If we can iterate logaritms maybe we can figure what a tree of negative height is.
I wonder if we can generate the tetrated pascal with a series, and if that series matches the series for some real base. That base should be important.
If just we could calculate \( \\[15pt]
{^{1.5}P} \), we would get the bj for trees of 1/2 height.
Hi marraco -
the point of the logarithm L of the Pascalmatrix P and its non-invertibility is likely not the end of the story here. Although it is only one subdiagonal below the diagonal and the diagonal is empty/is zero this is the same situation as we face it with the fractional derivative, expressed in the matrix form. There the derivative-operator is exactly that subdiagonal-matrix. And the second-derivative-operator is its second power and so on. But anyway we can work with somehow "the inverse", namely the integration. That operator has the upper subdiagonal populated with values. One of the reasons for the possibility to step forwards is likely the fact of the infinite size of the matrices which allow sometimes operations which are impossible/contradictory with finite sized-matrices.

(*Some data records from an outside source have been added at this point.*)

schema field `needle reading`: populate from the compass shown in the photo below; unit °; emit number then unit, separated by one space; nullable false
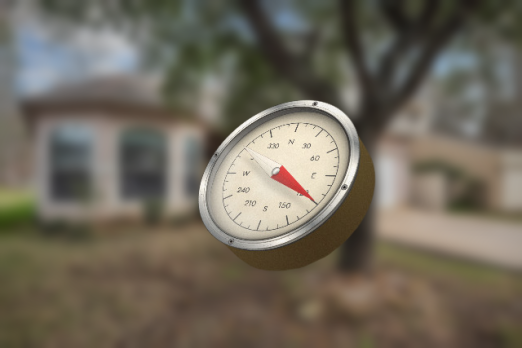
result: 120 °
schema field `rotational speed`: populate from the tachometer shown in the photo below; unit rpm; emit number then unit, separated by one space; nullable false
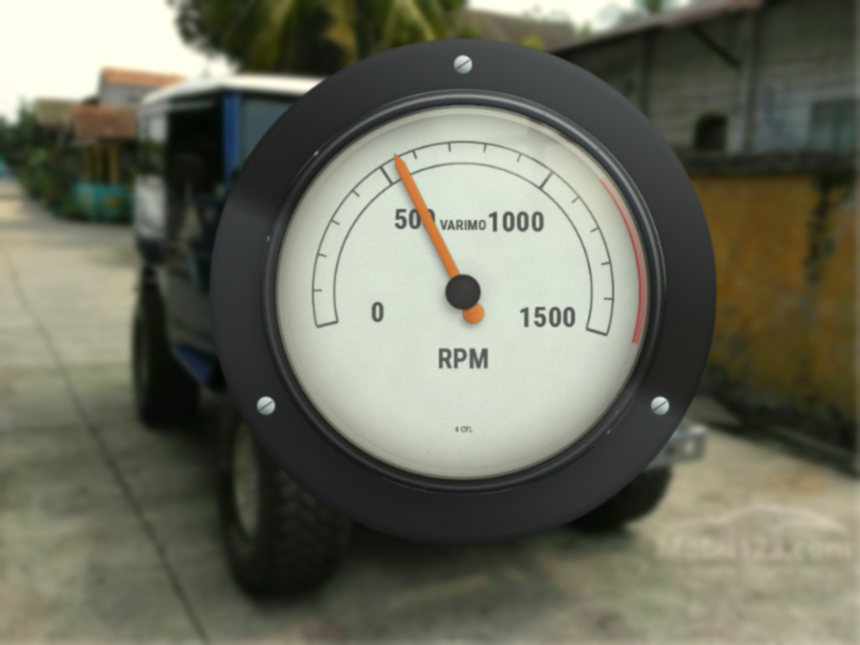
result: 550 rpm
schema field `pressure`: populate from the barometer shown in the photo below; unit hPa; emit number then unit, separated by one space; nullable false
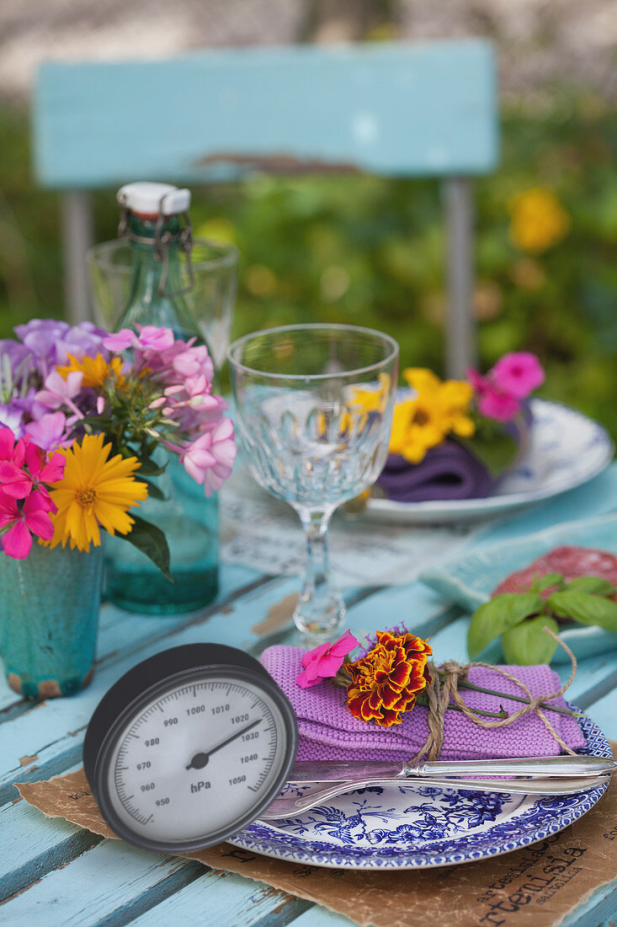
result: 1025 hPa
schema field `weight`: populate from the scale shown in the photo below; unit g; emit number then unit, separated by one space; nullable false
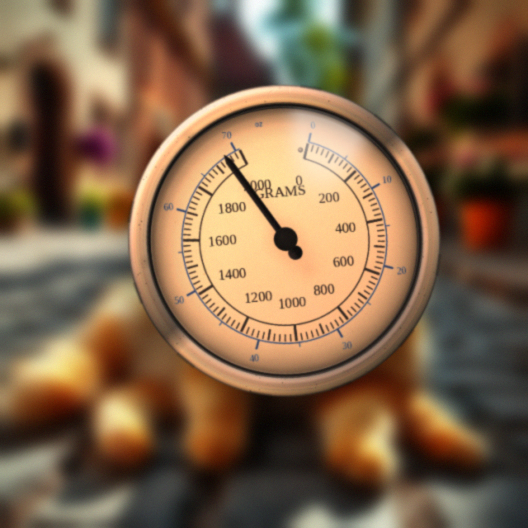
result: 1940 g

And finally, there is also the concept of fractional derivatives (in fact a complete handful of concepts) which indeed define a squareroot of that derivative-operator or subdiagonal-matrix. However it must be made working seriously and I feel a bit tired to dive into this -for me new- concept. I tried to become more familiar with it and, for instance got stuck with the question how to define the half-derivative of the zeta at zero (based on the Dirichlet-series representation) and this question is still open in mathoverflow... So because I also had not much time besides my teachings this still lingers around - and if you like that whole question more and like try experimentate with that matrix-operators in Pari/GP you can also get my set of routines (which can help to make the matrix-things better visible - for instance all the nice matrix-pictures in my article are made with the PariTTY-GUI for Pari/GP). (You better email me privately for this because I surely must explain in detail this and that and much and more...)
Gottfried
Gottfried Helms, Kassel